Page MenuHomePhabricator

Cite: 'Cite error ref too many keys' not generated if name chunk contains other than A–Z, a–z, 0–9
Open, MediumPublic

Description

When a reference name is not enclosed in quotes and contains an invalid character, then it should trigger Cite error ref too many keys. Example:

<ref name = smith p1>x</ref>

But, if the the name fragment after the space contains (not just begins) any other character than A–Z, a–z, 0–9, then the error is not triggered. Example:

<ref name = smith p!1>x</ref>

This should generate the error message, but instead it truncates the name at the space.


Version: unspecified
Severity: normal

Details

Reference
bz42040

Event Timeline

bzimport raised the priority of this task from to Medium.Nov 22 2014, 1:00 AM
bzimport added a project: Cite.
bzimport set Reference to bz42040.
bzimport added a subscriber: Unknown Object (MLST).
thiemowmde added subscribers: thiemowmde, Anomie, cscott and 2 others.

I can confirm this is still an issue. I understand why it appears like a bug in the Cite extension.
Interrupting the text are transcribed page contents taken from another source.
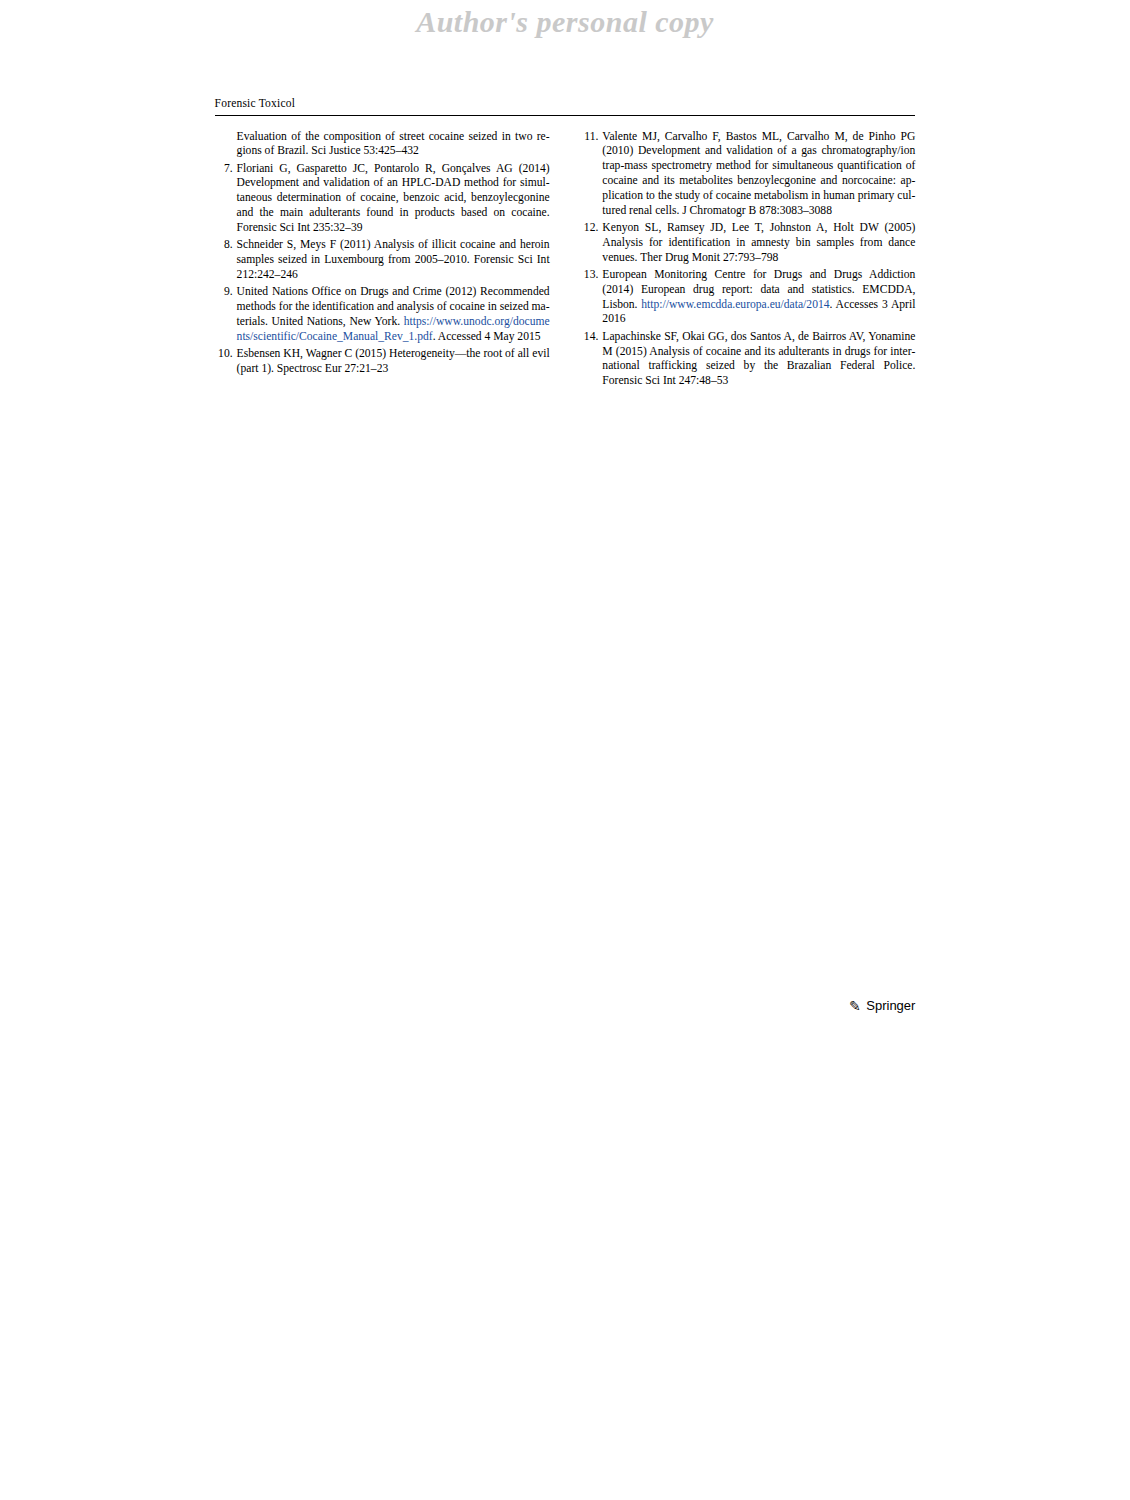Author's personal copy
Forensic Toxicol
Evaluation of the composition of street cocaine seized in two regions of Brazil. Sci Justice 53:425–432
7. Floriani G, Gasparetto JC, Pontarolo R, Gonçalves AG (2014) Development and validation of an HPLC-DAD method for simultaneous determination of cocaine, benzoic acid, benzoylecgonine and the main adulterants found in products based on cocaine. Forensic Sci Int 235:32–39
8. Schneider S, Meys F (2011) Analysis of illicit cocaine and heroin samples seized in Luxembourg from 2005–2010. Forensic Sci Int 212:242–246
9. United Nations Office on Drugs and Crime (2012) Recommended methods for the identification and analysis of cocaine in seized materials. United Nations, New York. https://www.unodc.org/documents/scientific/Cocaine_Manual_Rev_1.pdf. Accessed 4 May 2015
10. Esbensen KH, Wagner C (2015) Heterogeneity—the root of all evil (part 1). Spectrosc Eur 27:21–23
11. Valente MJ, Carvalho F, Bastos ML, Carvalho M, de Pinho PG (2010) Development and validation of a gas chromatography/ion trap-mass spectrometry method for simultaneous quantification of cocaine and its metabolites benzoylecgonine and norcocaine: application to the study of cocaine metabolism in human primary cultured renal cells. J Chromatogr B 878:3083–3088
12. Kenyon SL, Ramsey JD, Lee T, Johnston A, Holt DW (2005) Analysis for identification in amnesty bin samples from dance venues. Ther Drug Monit 27:793–798
13. European Monitoring Centre for Drugs and Drugs Addiction (2014) European drug report: data and statistics. EMCDDA, Lisbon. http://www.emcdda.europa.eu/data/2014. Accesses 3 April 2016
14. Lapachinske SF, Okai GG, dos Santos A, de Bairros AV, Yonamine M (2015) Analysis of cocaine and its adulterants in drugs for international trafficking seized by the Brazalian Federal Police. Forensic Sci Int 247:48–53
✎Springer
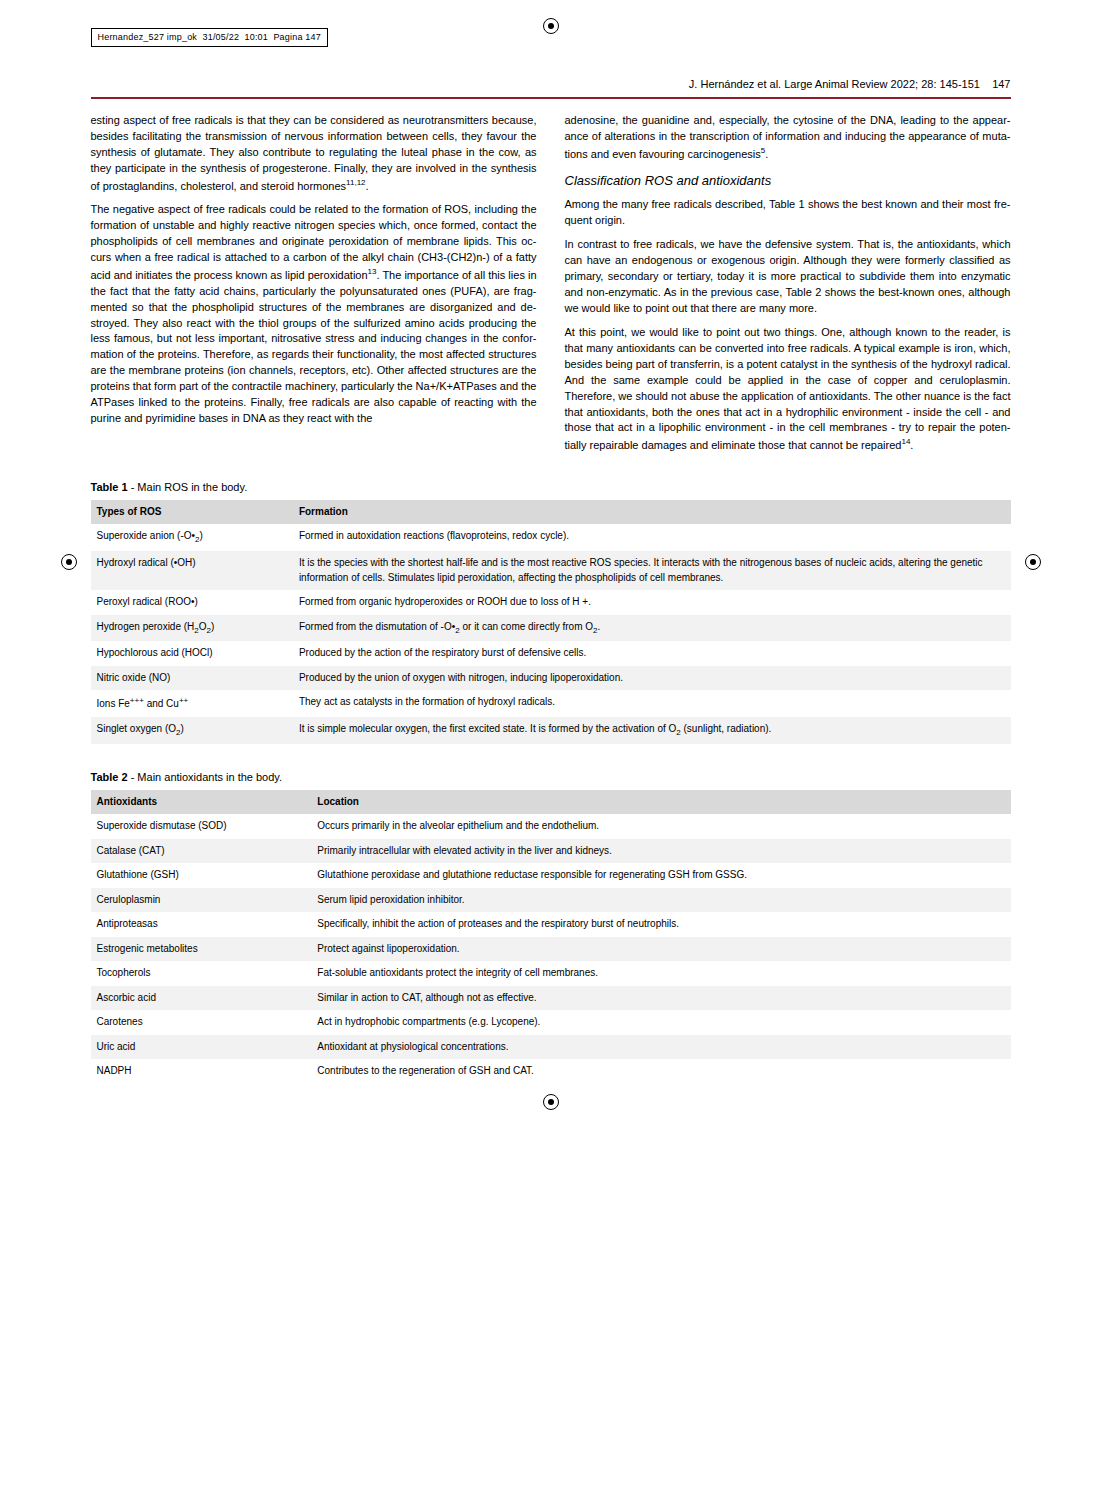Hernandez_527 imp_ok 31/05/22 10:01 Pagina 147
J. Hernández et al. Large Animal Review 2022; 28: 145-151 147
esting aspect of free radicals is that they can be considered as neurotransmitters because, besides facilitating the transmission of nervous information between cells, they favour the synthesis of glutamate. They also contribute to regulating the luteal phase in the cow, as they participate in the synthesis of progesterone. Finally, they are involved in the synthesis of prostaglandins, cholesterol, and steroid hormones11,12.
The negative aspect of free radicals could be related to the formation of ROS, including the formation of unstable and highly reactive nitrogen species which, once formed, contact the phospholipids of cell membranes and originate peroxidation of membrane lipids. This occurs when a free radical is attached to a carbon of the alkyl chain (CH3-(CH2)n-) of a fatty acid and initiates the process known as lipid peroxidation13. The importance of all this lies in the fact that the fatty acid chains, particularly the polyunsaturated ones (PUFA), are fragmented so that the phospholipid structures of the membranes are disorganized and destroyed. They also react with the thiol groups of the sulfurized amino acids producing the less famous, but not less important, nitrosative stress and inducing changes in the conformation of the proteins. Therefore, as regards their functionality, the most affected structures are the membrane proteins (ion channels, receptors, etc). Other affected structures are the proteins that form part of the contractile machinery, particularly the Na+/K+ATPases and the ATPases linked to the proteins. Finally, free radicals are also capable of reacting with the purine and pyrimidine bases in DNA as they react with the
adenosine, the guanidine and, especially, the cytosine of the DNA, leading to the appearance of alterations in the transcription of information and inducing the appearance of mutations and even favouring carcinogenesis5.
Classification ROS and antioxidants
Among the many free radicals described, Table 1 shows the best known and their most frequent origin.
In contrast to free radicals, we have the defensive system. That is, the antioxidants, which can have an endogenous or exogenous origin. Although they were formerly classified as primary, secondary or tertiary, today it is more practical to subdivide them into enzymatic and non-enzymatic. As in the previous case, Table 2 shows the best-known ones, although we would like to point out that there are many more.
At this point, we would like to point out two things. One, although known to the reader, is that many antioxidants can be converted into free radicals. A typical example is iron, which, besides being part of transferrin, is a potent catalyst in the synthesis of the hydroxyl radical. And the same example could be applied in the case of copper and ceruloplasmin. Therefore, we should not abuse the application of antioxidants. The other nuance is the fact that antioxidants, both the ones that act in a hydrophilic environment - inside the cell - and those that act in a lipophilic environment - in the cell membranes - try to repair the potentially repairable damages and eliminate those that cannot be repaired14.
Table 1 - Main ROS in the body.
| Types of ROS | Formation |
| --- | --- |
| Superoxide anion (-O• 2 ) | Formed in autoxidation reactions (flavoproteins, redox cycle). |
| Hydroxyl radical (•OH) | It is the species with the shortest half-life and is the most reactive ROS species. It interacts with the nitrogenous bases of nucleic acids, altering the genetic information of cells. Stimulates lipid peroxidation, affecting the phospholipids of cell membranes. |
| Peroxyl radical (ROO•) | Formed from organic hydroperoxides or ROOH due to loss of H +. |
| Hydrogen peroxide (H 2 O 2 ) | Formed from the dismutation of -O• 2 or it can come directly from O 2 . |
| Hypochlorous acid (HOCl) | Produced by the action of the respiratory burst of defensive cells. |
| Nitric oxide (NO) | Produced by the union of oxygen with nitrogen, inducing lipoperoxidation. |
| Ions Fe +++ and Cu ++ | They act as catalysts in the formation of hydroxyl radicals. |
| Singlet oxygen (O 2 ) | It is simple molecular oxygen, the first excited state. It is formed by the activation of O 2 (sunlight, radiation). |
Table 2 - Main antioxidants in the body.
| Antioxidants | Location |
| --- | --- |
| Superoxide dismutase (SOD) | Occurs primarily in the alveolar epithelium and the endothelium. |
| Catalase (CAT) | Primarily intracellular with elevated activity in the liver and kidneys. |
| Glutathione (GSH) | Glutathione peroxidase and glutathione reductase responsible for regenerating GSH from GSSG. |
| Ceruloplasmin | Serum lipid peroxidation inhibitor. |
| Antiproteasas | Specifically, inhibit the action of proteases and the respiratory burst of neutrophils. |
| Estrogenic metabolites | Protect against lipoperoxidation. |
| Tocopherols | Fat-soluble antioxidants protect the integrity of cell membranes. |
| Ascorbic acid | Similar in action to CAT, although not as effective. |
| Carotenes | Act in hydrophobic compartments (e.g. Lycopene). |
| Uric acid | Antioxidant at physiological concentrations. |
| NADPH | Contributes to the regeneration of GSH and CAT. |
But it is an issue with MediaWiki's Parser, specifically with the way it processes attributes for so called "tag hooks". The <ref> tag is one of these.

This is the most minimal example I could come up with:

This shows the expected error message
<ref x>a</ref>
This does not
<ref !>a</ref>

I was able to track the issue down to the line https://phabricator.wikimedia.org/source/mediawiki/browse/master/includes/parser/Parser.php$4039, which calls Sanitizer::decodeTagAttributes(). This function is called with the expected string !, but returns an empty array. From this point onward, later code does not have any idea there was an invalid attribute in the tag.

There is a line that intentionally skips attributes with invalid characters, without reporting anything. This line was introduced just recently via https://gerrit.wikimedia.org/r/471363, in 2018. However, a closer look shows that the same issue existed before. The old code relied on a regular expression that skipped invalid characters, creating the exact same result.

I'm really not sure if there is anything we can do about this. I believe it would be wrong to add the ! to the list of attributes. This will most certainly create a lot of new issues in code consuming such a set of attributes. Another idea is to let the Parser report such invalid character sequences. However, this would be a breaking change in the Parser. Historically, there was no such thing as "invalid" wikitext.